### Required actions
a – Please extract from the essay on foreign policy the part that begins at the words "The task is" and stops after the words "coming of age.".
b – In the essay on foreign policy, what percentage of students at top colleges could name the half-century in which the Civil War was fought?

The memory of Sept. 11 will not guide opinion forever. And so the challenge facing the internationalist hawks is to keep foreign policy at the front of the public mind. Those hoping to enlarge the scope and ambition of American involvement in the world must pay critical attention to public opinion — not merely in the narrow sense of polls and focus groups, but more deeply, in broader moral and cultural terms.

The task is especially important as it concerns future generations of American voters and leaders, who will be entrusted with sustaining the "new internationalism" in the years to come. As Harvard historian Ernest May has argued, appreciating the context in which statesmen grow up is essential to understanding the decisions they make while in power. Thus the "lessons of Munich" prompted American leaders to forge bold policies in the early Cold War, and lingering memories of Vietnam influenced the Clinton administration's approach to the world in the 1990s. Those urging a hawkish foreign policy should pay close attention to the culture in which future leaders are coming of age.

In post-Cold War America, that culture has been defined, for the most part, by peace and prosperity. The demise of the Soviet Union created a world in which — it was easy enough to imagine — history had ended and the United States no longer faced serious enemies abroad. Strong economic growth and ever-increasing globalization also contributed to the rosy outlook, leading younger Americans to embrace a global, cosmopolitan outlook. To them, the Great Depression, World War II, Vietnam, and the imminent threat of nuclear war are mere abstractions, relics of a distant past. The world as they know it is a kinder, gentler place. And in that world, America is not always the good guy.

The nation's educational system no longer devotes itself to building civic pride and patriotism. Scant time is spent studying American history (in a recent survey, only 60 percent of students at top colleges could name the half-century in which the Civil War was fought), and teaching is often mired in anti-Americanism. A study by Harvard researcher Sarah Stotsky, for example, found that basic textbooks used in primary and secondary schools across the country consistently trumpet what she calls "victim theory — the belief that all women and non-Western people have been nothing but victims of Western patriarchy or cultural imperialism." The result, Stotsky writes, is to "make white children feel ashamed of their country."

Higher education is not much better. Conservatives have long decried the postmodernism, multiculturalism, and moral relativism that haunt the halls of modern academia. Few students graduate actually quoting Derrida or Foucault, but they do absorb, if only by osmosis, a basic disdain for age-old ways of thinking about right and wrong. The result is a pervasive amorality that avoids making judgments — especially, of course, with regard to other countries and cultures. As David Brooks documented last year in an essay for The Atlantic, college students today have lost the language of sin. "Evil," he observed, "is seen as something that can be cured with better education, or therapy, or Prozac." It's certainly not something to be countered by force.

These attitudes have serious implications for the future of American foreign policy. They suggest that a rising generation of American citizens and leaders will have grown up in a culture of self-satisfaction, irony, and moral doubt — precisely the wrong qualities needed for exercising bold leadership abroad. If all values are relative, such citizens will wonder, then why encourage the spread of democracy, free speech, or religious freedom abroad? Isn't that just a form of moral or cultural "imperialism"?

Sustaining an energized foreign policy will require an American public that is confident in its ideals and willing to defend them around the world. It will require a willingness to make sacrifices, even in human life. Above all, it will require a tragic sense that, as President Bush declared in his State of the Union address, "evil is real, and it must be opposed."

For neocons and their allies, therefore, instilling these values in the culture at home must go hand in hand with a hawkish strategy abroad. Sept. 11 provided a powerful first push in that direction. The real work still lies ahead.

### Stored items
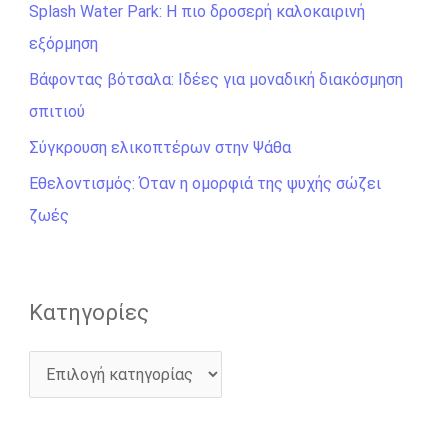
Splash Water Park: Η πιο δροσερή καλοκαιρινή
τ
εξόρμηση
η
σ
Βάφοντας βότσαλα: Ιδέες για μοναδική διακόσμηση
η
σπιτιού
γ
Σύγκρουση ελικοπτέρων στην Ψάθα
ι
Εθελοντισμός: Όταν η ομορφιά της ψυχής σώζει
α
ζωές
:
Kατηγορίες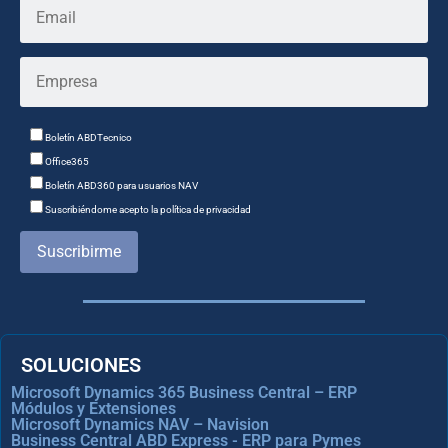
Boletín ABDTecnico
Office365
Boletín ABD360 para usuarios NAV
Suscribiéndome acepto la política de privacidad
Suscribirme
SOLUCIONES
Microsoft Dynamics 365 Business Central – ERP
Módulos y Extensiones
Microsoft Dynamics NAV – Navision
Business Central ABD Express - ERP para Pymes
--
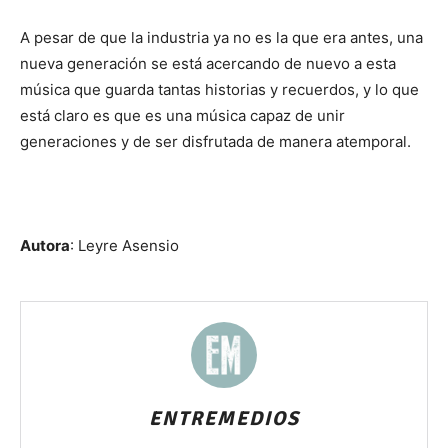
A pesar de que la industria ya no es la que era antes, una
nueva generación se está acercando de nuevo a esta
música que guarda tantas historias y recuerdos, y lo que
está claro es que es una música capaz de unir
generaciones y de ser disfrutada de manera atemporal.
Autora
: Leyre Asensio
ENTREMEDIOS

### Results for the exercise
a –
The task is especially important as it concerns future generations of American voters and leaders, who will be entrusted with sustaining the "new internationalism" in the years to come. As Harvard historian Ernest May has argued, appreciating the context in which statesmen grow up is essential to understanding the decisions they make while in power. Thus the "lessons of Munich" prompted American leaders to forge bold policies in the early Cold War, and lingering memories of Vietnam influenced the Clinton administration's approach to the world in the 1990s. Those urging a hawkish foreign policy should pay close attention to the culture in which future leaders are coming of age.

b – 60 percent